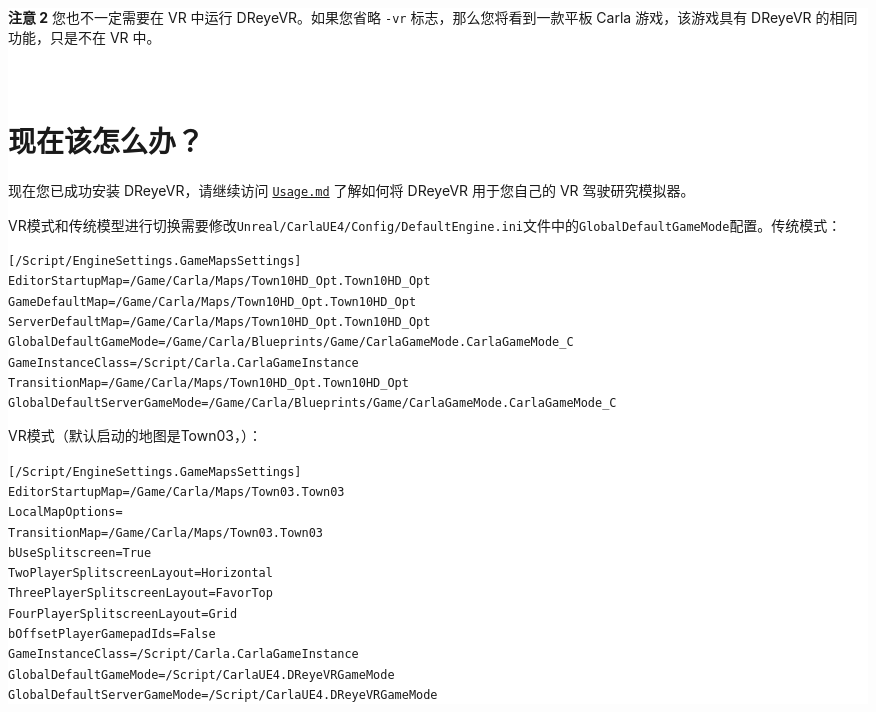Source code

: **注意 2** 您也不一定需要在 VR 中运行 DReyeVR。如果您省略 `-vr` 标志，那么您将看到一款平板 Carla 游戏，该游戏具有 DReyeVR 的相同功能，只是不在 VR 中。

<br>

# 现在该怎么办？

现在您已成功安装 DReyeVR，请继续访问 [`Usage.md`](Usage.md) 了解如何将 DReyeVR 用于您自己的 VR 驾驶研究模拟器。

VR模式和传统模型进行切换需要修改`Unreal/CarlaUE4/Config/DefaultEngine.ini`文件中的`GlobalDefaultGameMode`配置。传统模式：
```shell
[/Script/EngineSettings.GameMapsSettings]
EditorStartupMap=/Game/Carla/Maps/Town10HD_Opt.Town10HD_Opt
GameDefaultMap=/Game/Carla/Maps/Town10HD_Opt.Town10HD_Opt
ServerDefaultMap=/Game/Carla/Maps/Town10HD_Opt.Town10HD_Opt
GlobalDefaultGameMode=/Game/Carla/Blueprints/Game/CarlaGameMode.CarlaGameMode_C
GameInstanceClass=/Script/Carla.CarlaGameInstance
TransitionMap=/Game/Carla/Maps/Town10HD_Opt.Town10HD_Opt
GlobalDefaultServerGameMode=/Game/Carla/Blueprints/Game/CarlaGameMode.CarlaGameMode_C
```
VR模式（默认启动的地图是Town03，）：
```shell
[/Script/EngineSettings.GameMapsSettings]
EditorStartupMap=/Game/Carla/Maps/Town03.Town03
LocalMapOptions=
TransitionMap=/Game/Carla/Maps/Town03.Town03
bUseSplitscreen=True
TwoPlayerSplitscreenLayout=Horizontal
ThreePlayerSplitscreenLayout=FavorTop
FourPlayerSplitscreenLayout=Grid
bOffsetPlayerGamepadIds=False
GameInstanceClass=/Script/Carla.CarlaGameInstance
GlobalDefaultGameMode=/Script/CarlaUE4.DReyeVRGameMode
GlobalDefaultServerGameMode=/Script/CarlaUE4.DReyeVRGameMode
```




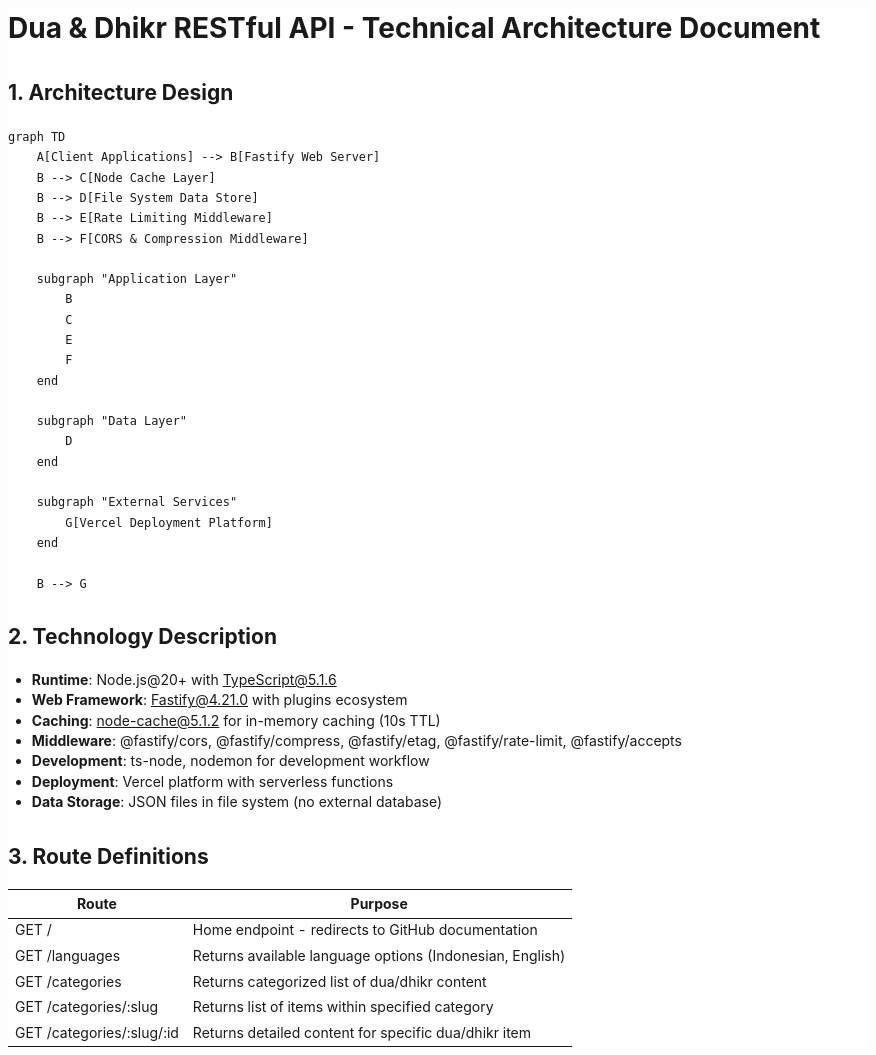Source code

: # Dua & Dhikr RESTful API - Technical Architecture Document

## 1. Architecture Design

```mermaid
graph TD
    A[Client Applications] --> B[Fastify Web Server]
    B --> C[Node Cache Layer]
    B --> D[File System Data Store]
    B --> E[Rate Limiting Middleware]
    B --> F[CORS & Compression Middleware]
    
    subgraph "Application Layer"
        B
        C
        E
        F
    end
    
    subgraph "Data Layer"
        D
    end
    
    subgraph "External Services"
        G[Vercel Deployment Platform]
    end
    
    B --> G
```

## 2. Technology Description

- **Runtime**: Node.js@20+ with TypeScript@5.1.6
- **Web Framework**: Fastify@4.21.0 with plugins ecosystem
- **Caching**: node-cache@5.1.2 for in-memory caching (10s TTL)
- **Middleware**: @fastify/cors, @fastify/compress, @fastify/etag, @fastify/rate-limit, @fastify/accepts
- **Development**: ts-node, nodemon for development workflow
- **Deployment**: Vercel platform with serverless functions
- **Data Storage**: JSON files in file system (no external database)

## 3. Route Definitions

| Route | Purpose |
|-------|----------|
| GET / | Home endpoint - redirects to GitHub documentation |
| GET /languages | Returns available language options (Indonesian, English) |
| GET /categories | Returns categorized list of dua/dhikr content |
| GET /categories/:slug | Returns list of items within specified category |
| GET /categories/:slug/:id | Returns detailed content for specific dua/dhikr item |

Exercise aim: Your answer should consist of all lines in the listing above that contain "Deployment".

Response below:
        G[Vercel Deployment Platform]
- **Deployment**: Vercel platform with serverless functions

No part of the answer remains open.